Кроме вращения коловорота, ввинчивавшегося глубоко в череп, Уриэль уже ничего не слышал, а возвращать обратно в мозг слова, которые он успел оттуда извлечь, было уже поздно. Не хватало сил. И он произнес полусомкнутыми губами, сам не уверенный, что слова дойдут до Риты:
— Не от тебя я прятался в тундре — от порога между нами я прятался, чтобы не переступить его. Жизнь сплошь состоит из порогов, но не все, которые хочется и можно переступить, нужно и следует переступать. А решать, какие переступить можно, а какие нет, человек должен прежде всего сам. Теперь мне уже нечего от тебя скрывать, могу признаться. В последнюю минуту, когда поезд, увозивший меня на два года в тундру, тронулся, мне хотелось выпрыгнуть из вагона, и я бы выпрыгнул, ты знаешь. Но в то же мгновение я словно услышал внутренний голос: «Если ты переступишь этот порог, то потеряешь самое дорогое, что только у тебя есть в жизни. Ты плохо знаешь ее, если думаешь, что она пойдет на то, чтобы из-за нее ты ушел из семьи. А уйдешь — она тебе никогда потом не простит. Этим своим шагом ты можешь только потерять ее…» Вот я и превратил порог между нами в высокую гору — ее уже не переступишь…
Еще мгновение — и Рита, сидевшая рядом, смущенно опустив глаза и прислушиваясь к его тихому шепоту, совсем забыла бы, что так внезапно привело его сегодня сюда, и, как несколько лет назад, припала бы к нему и прижала его голову к своей груди, но тут она услышала:
— Вызови «скорую помощь».
Прислушиваясь к скрипению бурава, все глубже ввинчивающегося в череп, Уриэль, после того как Рита позвонила, сказал:
— Обещай, что не придешь на мои похороны… Запомни меня таким, каким видишь сейчас. Обещай мне это.

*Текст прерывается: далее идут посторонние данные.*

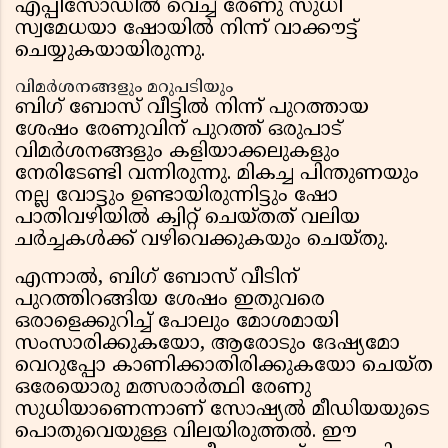
എപ്പിസോഡിൽ വെച്ച് രേണു സുധി
സ്വമേധയാ ഷോയിൽ നിന്ന് വാക്കൗട്ട്
ചെയ്യുകയായിരുന്നു.
വിമർശനങ്ങളും മറുപടിയും
ബിഗ് ബോസ് വീട്ടിൽ നിന്ന് പുറത്തായ
ശേഷം രേണുവിന് പുറത്ത് ഒരുപാട്
വിമർശനങ്ങളും കളിയാക്കലുകളും
നേരിടേണ്ടി വന്നിരുന്നു. മികച്ച പിന്തുണയും
നല്ല വോട്ടും ഉണ്ടായിരുന്നിട്ടും ഷോ
പാതിവഴിയിൽ ക്വിറ്റ് ചെയ്തത് വലിയ
ചർച്ചകൾക്ക് വഴിവെക്കുകയും ചെയ്തു.
എന്നാൽ, ബിഗ് ബോസ് വീടിന്
പുറത്തിറങ്ങിയ ശേഷം ഇതുവരെ
ഒരാളെക്കുറിച്ച് പോലും മോശമായി
സംസാരിക്കുകയോ, ആരോടും ദേഷ്യമോ
വെറുപ്പോ കാണിക്കാതിരിക്കുകയോ ചെയ്ത
ഒരേയൊരു മത്സരാർത്ഥി രേണു
സുധിയാണെന്നാണ് സോഷ്യൽ മീഡിയയുടെ
പൊതുവെയുള്ള വിലയിരുത്തൽ. ഈ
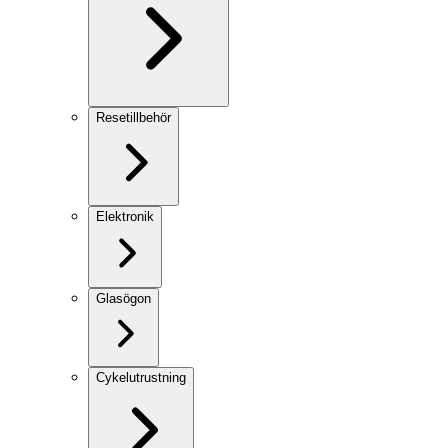
Resetillbehör
Elektronik
Glasögon
Cykelutrustning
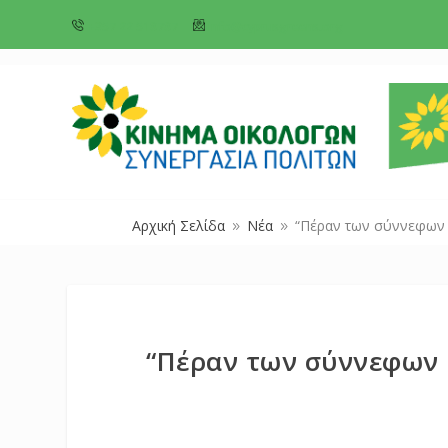
+357 22 518787
info@cyprusgreens.org
Αρχική Σελίδα
Νέα
“Πέραν των σύννεφων 
9
9
“Πέραν των σύννεφων 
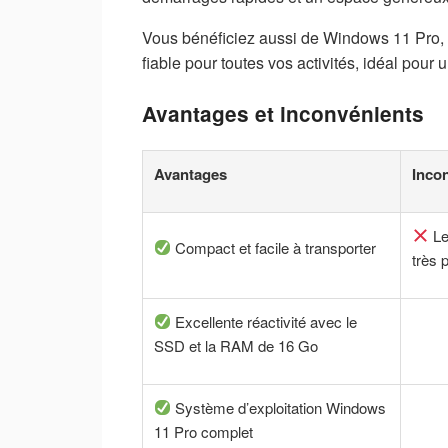
Vous bénéficiez aussi de Windows 11 Pro, 
fiable pour toutes vos activités, idéal pour
Avantages et inconvénients
Avantages
Inco
Le
Compact et facile à transporter
très 
Excellente réactivité avec le
SSD et la RAM de 16 Go
Système d’exploitation Windows
11 Pro complet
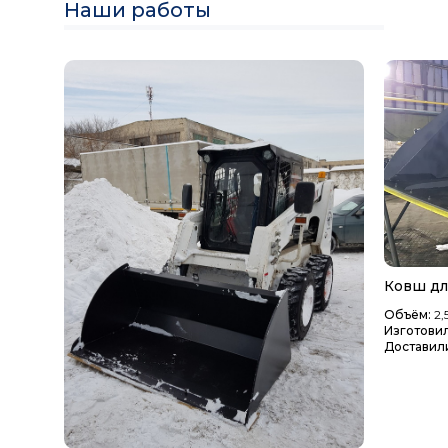
Наши работы
Ковш дл
Объём:
2,
Изготовил
Доставил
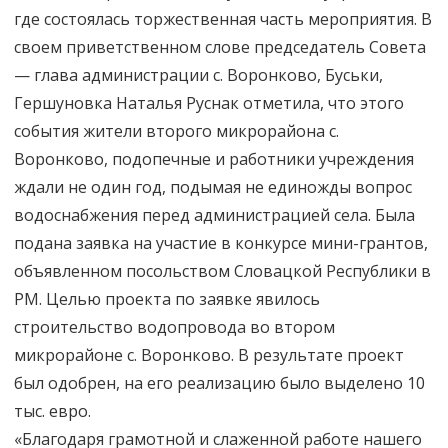
где состоялась торжественная часть мероприятия. В
своем приветственном слове председатель Совета
— глава администрации с. Воронково, Буськи,
Гершуновка Наталья Руснак отметила, что этого
события жители второго микрорайона с.
Воронково, подопечные и работники учреждения
ждали не один год, подымая не единожды вопрос
водоснабжения перед администрацией села. Была
подана заявка на участие в конкурсе мини-грантов,
объявленном посольством Словацкой Республики в
РМ. Целью проекта по заявке явилось
строительство водопровода во втором
микрорайоне с. Воронково. В результате проект
был одобрен, на его реализацию было выделено 10
тыс. евро.
«Благодаря грамотной и слаженной работе нашего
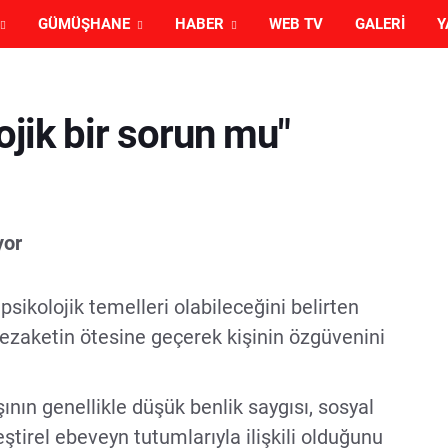
GÜMÜŞHANE
HABER
WEB TV
GALERI
Y
ojik bir sorun mu"
yor
psikolojik temelleri olabileceğini belirten
aketin ötesine geçerek kişinin özgüvenini
ının genellikle düşük benlik saygısı, sosyal
tirel ebeveyn tutumlarıyla ilişkili olduğunu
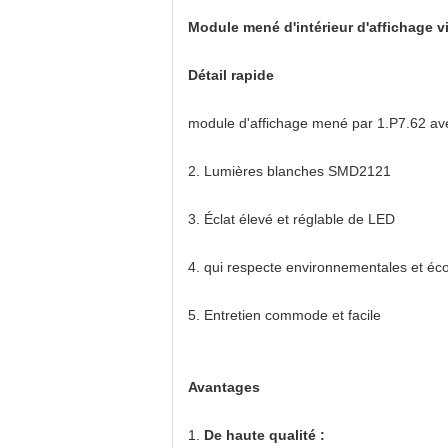
Module mené d'intérieur d'affichage
Détail rapide
module d'affichage mené par 1.P7.62 av
2.
Lumières blanches SMD2121
3.
Éclat élevé et réglable de LED
4.
qui respecte environnementales et éc
5.
Entretien commode et facile
Avantages
1.
De haute qualité :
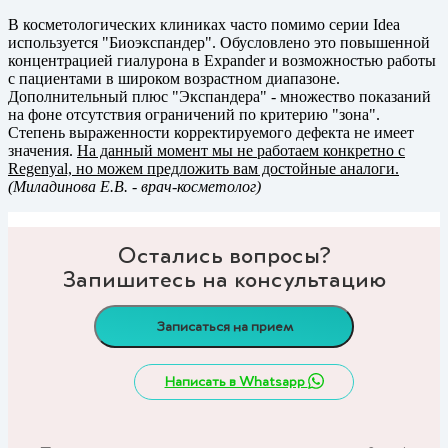
В косметологических клиниках часто помимо серии Idea
используется "Биоэкспандер". Обусловлено это повышенной
концентрацией гиалурона в Expander и возможностью работы
с пациентами в широком возрастном диапазоне.
Дополнительный плюс "Экспандера" - множество показаний
на фоне отсутствия ограничений по критерию "зона".
Степень выраженности корректируемого дефекта не имеет
значения.
На данный момент мы не работаем конкретно с
Regenyal, но можем предложить вам достойные аналоги.
(Миладинова Е.В.
- врач-косметолог)
Остались вопросы?
Запишитесь на консультацию
Записаться на прием
Написать в Whatsapp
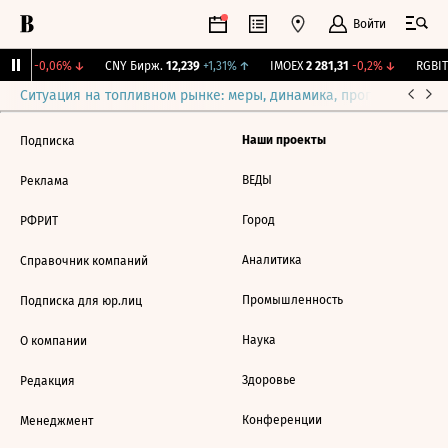
Войти
15,17
-0,06%
↓
CNY Бирж.
12,239
+1,31%
↑
IMOEX
2 281,31
-0,2%
↓
RGBIT
Ситуация на топливном рынке: меры, динамика, прогнозы
Выб
Наши проекты
Подписка
ВЕДЫ
Реклама
Город
РФРИТ
Аналитика
Справочник компаний
Промышленность
Подписка для юр.лиц
Наука
О компании
Здоровье
Редакция
Конференции
Менеджмент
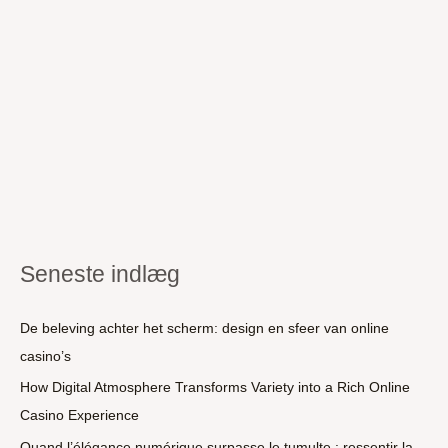
Seneste indlæg
De beleving achter het scherm: design en sfeer van online
casino’s
How Digital Atmosphere Transforms Variety into a Rich Online
Casino Experience
Quand l’élégance numérique surpasse le tumulte : ressentir la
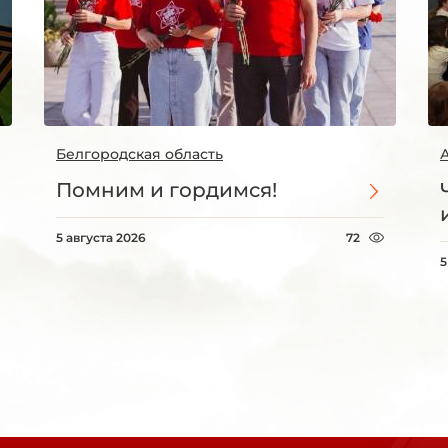
Белгородская область
Помним и гордимся!
5 августа 2026
72
5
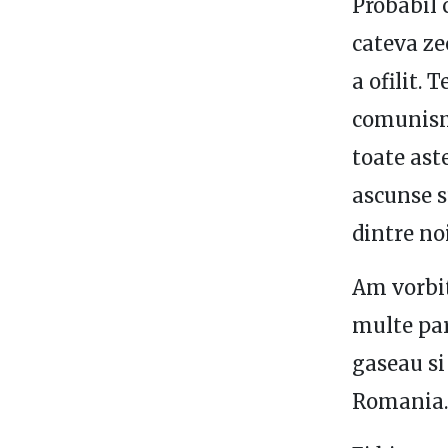
Probabil 
cateva zec
a ofilit. 
comunismu
toate ast
ascunse s
dintre no
Am vorbi
multe par
gaseau si
Romania.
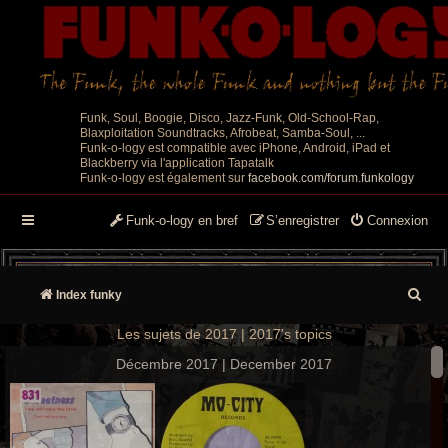
Funk, Soul, Boogie, Disco, Jazz-Funk, Old-School-Rap,
Blaxploitation Soundtracks, Afrobeat, Samba-Soul, ...
Funk-o-logy est compatible avec iPhone, Android, iPad et
Blackberry via l'application Tapatalk
Funk-o-logy est également sur
facebook.com/forum.funkology
Funk-o-logy en bref
S’enregistrer
Connexion
R
Index funky
e
Les sujets de 2017 | 2017's topics
c
Décembre 2017 | December 2017
h
e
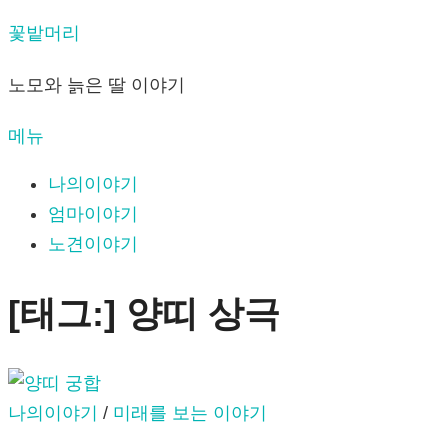
내
꽃밭머리
용
노모와 늙은 딸 이야기
으
로
메뉴
바
로
나의이야기
가
엄마이야기
기
노견이야기
[태그:]
양띠 상극
나의이야기
/
미래를 보는 이야기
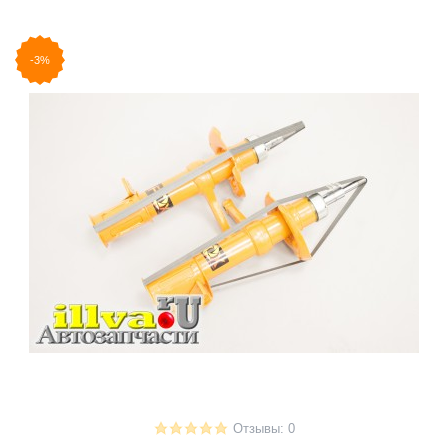
-3%
Отзывы: 0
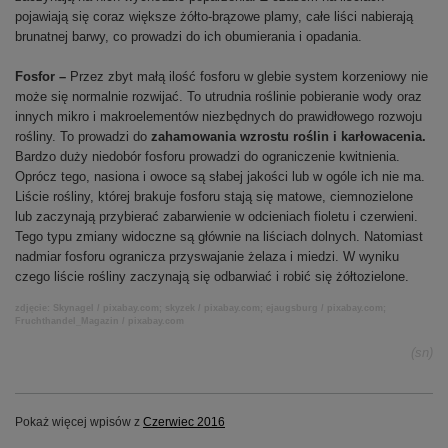
pojawiają się coraz większe żółto-brązowe plamy, całe liści nabierają
brunatnej barwy, co prowadzi do ich obumierania i opadania.
Fosfor –
Przez zbyt małą ilość fosforu w glebie system korzeniowy nie
może się normalnie rozwijać. To utrudnia roślinie pobieranie wody oraz
innych mikro i makroelementów niezbędnych do prawidłowego rozwoju
rośliny. To prowadzi do
zahamowania wzrostu roślin i karłowacenia.
Bardzo duży niedobór fosforu prowadzi do ograniczenie kwitnienia.
Oprócz tego, nasiona i owoce są słabej jakości lub w ogóle ich nie ma.
Liście rośliny, której brakuje fosforu stają się matowe, ciemnozielone
lub zaczynają przybierać zabarwienie w odcieniach fioletu i czerwieni.
Tego typu zmiany widoczne są głównie na liściach dolnych. Natomiast
nadmiar fosforu ogranicza przyswajanie żelaza i miedzi. W wyniku
czego liście rośliny zaczynają się odbarwiać i robić się żółtozielone.
zdjęcie: Skynagel / pixabay.com; skyzek / pixabay.com; ejaugsburg / pixabay.com;
Fruchthandel_Magazin / pixabay.com
(sn)
Pokaż więcej wpisów z
Czerwiec 2016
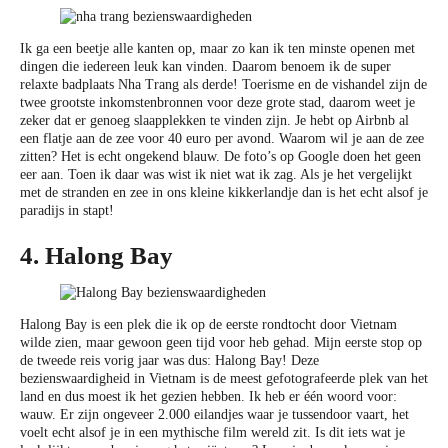
Ik ga een beetje alle kanten op, maar zo kan ik ten minste openen met
dingen die iedereen leuk kan vinden. Daarom benoem ik de super
relaxte badplaats Nha Trang als derde! Toerisme en de vishandel zijn de
twee grootste inkomstenbronnen voor deze grote stad, daarom weet je
zeker dat er genoeg slaapplekken te vinden zijn. Je hebt op Airbnb al
een flatje aan de zee voor 40 euro per avond. Waarom wil je aan de zee
zitten? Het is echt ongekend blauw. De foto’s op Google doen het geen
eer aan. Toen ik daar was wist ik niet wat ik zag. Als je het vergelijkt
met de stranden en zee in ons kleine kikkerlandje dan is het echt alsof je
paradijs in stapt!
4. Halong Bay
Halong Bay is een plek die ik op de eerste rondtocht door Vietnam
wilde zien, maar gewoon geen tijd voor heb gehad. Mijn eerste stop op
de tweede reis vorig jaar was dus: Halong Bay! Deze
bezienswaardigheid in Vietnam is de meest gefotografeerde plek van het
land en dus moest ik het gezien hebben. Ik heb er één woord voor:
wauw. Er zijn ongeveer 2.000 eilandjes waar je tussendoor vaart, het
voelt echt alsof je in een mythische film wereld zit. Is dit iets wat je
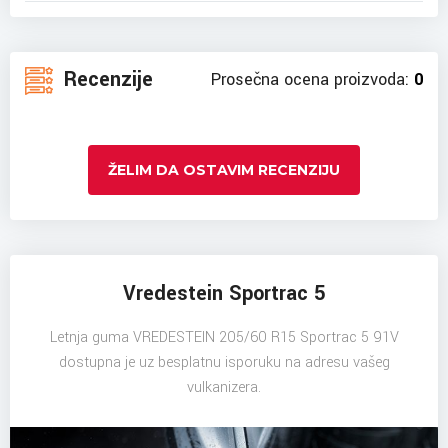
Recenzije
Prosečna ocena proizvoda:
0
ŽELIM DA OSTAVIM RECENZIJU
Vredestein Sportrac 5
Letnja guma VREDESTEIN 205/60 R15 Sportrac 5 91V
dostupna je uz besplatnu isporuku na adresu vašeg
vulkanizera.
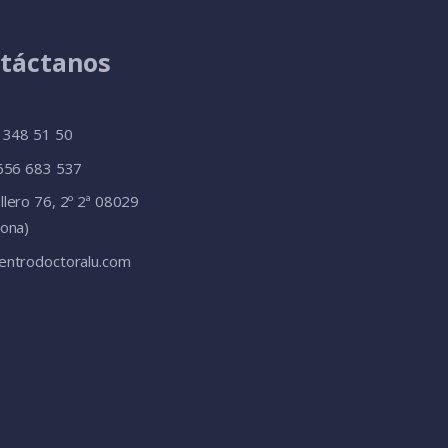
táctanos
3 348 51 50
 656 683 537
llero 76, 2º 2ª 08029
lona)
entrodoctoralu.com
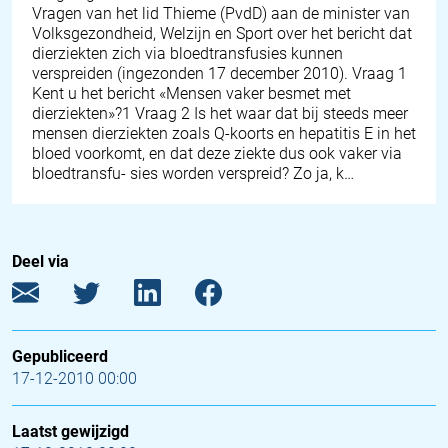
Vragen van het lid Thieme (PvdD) aan de minister van
Volksgezondheid, Welzijn en Sport over het bericht dat
dierziekten zich via bloedtransfusies kunnen
verspreiden (ingezonden 17 december 2010). Vraag 1
Kent u het bericht «Mensen vaker besmet met
dierziekten»?1 Vraag 2 Is het waar dat bij steeds meer
mensen dierziekten zoals Q-koorts en hepatitis E in het
bloed voorkomt, en dat deze ziekte dus ook vaker via
bloedtransfu- sies worden verspreid? Zo ja, k…
Deel via
Gepubliceerd
17-12-2010 00:00
Laatst gewijzigd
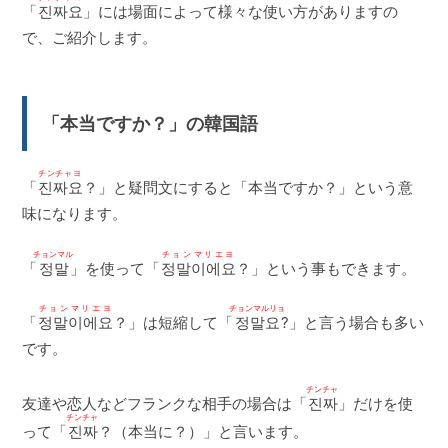
「
진짜요
」には場面によって様々な使い方がありますの
で、ご紹介します。
「本当ですか？」の韓国語
チンチャヨ
「
진짜요
？」と疑問文にすると「本当ですか？」という意
味になります。
チョンマル
チョンマリエヨ
「
정말
」を使って「
정말이에요
？」という事もできます。
チョンマリエヨ
チョンマルリョ
「
정말이에요
？」は短縮して「
정말요
?」と言う場合も多い
です。
チンチャ
友達や恋人などフランクな相手の場合は「
진짜
」だけを使
チンチャ
って「
진짜
？（本当に？）」と言います。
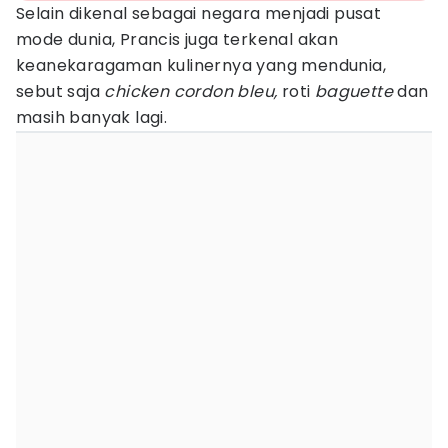
Selain dikenal sebagai negara menjadi pusat
mode dunia, Prancis juga terkenal akan
keanekaragaman kulinernya yang mendunia,
sebut saja
chicken cordon bleu,
roti
baguette
dan
masih banyak lagi.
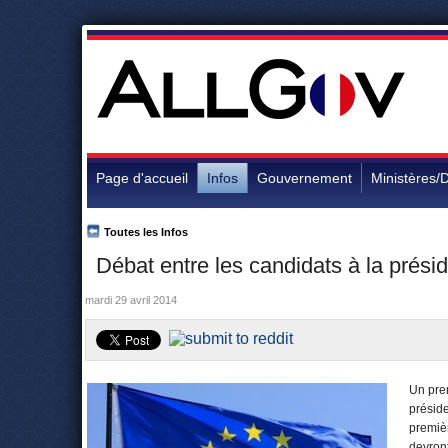
Page d'accueil
Infos
Gouvernement
Ministères/D
Toutes les Infos
Débat entre les candidats à la prés
mardi 29 avril 2014
Un prem
présid
premièr
devro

Молодой врач «скорой помощи», как только вошел и увидел больного, сразу сказал двум санитарам, стоявшим с носилками у двери, чтобы они принесли из кареты маску, и стал осматривать Уриэля, который с искусанными до синевы губами полулежал в кресле.
— По всем симптомам приступ почечных колик, — обратился врач больше к испуганной и растерянной Рите, чем к самому больному, — они часто дают такие боли. — И, расспрашивая Уриэля, когда и как начался приступ, сказал: — Я могу, конечно, сделать вам укол и снять боль, но это может потом затруднить постановку диагноза.
— Зачем вы надеваете ее на меня? — спросил Уриэль, отталкивая от себя руку врача с маской.
— Вам станет легче. Чем глубже и чаще вы будете дышать, тем скорее уснете.
— Не надо меня усыплять. И носилок не надо. Я сам… — И, отстранив санитаров, Уриэль пошел к машине. Он и Рите не позволил поддерживать его. На улице, у парадного, он преградил ей путь к машине: — Не надо меня провожать. Не забудь позвонить в институт, что я не смогу быть на переэкзаменовке. Пусть кто-нибудь другой примет экзамен. Позвони вовремя, чтобы студенты меня зря не ждали.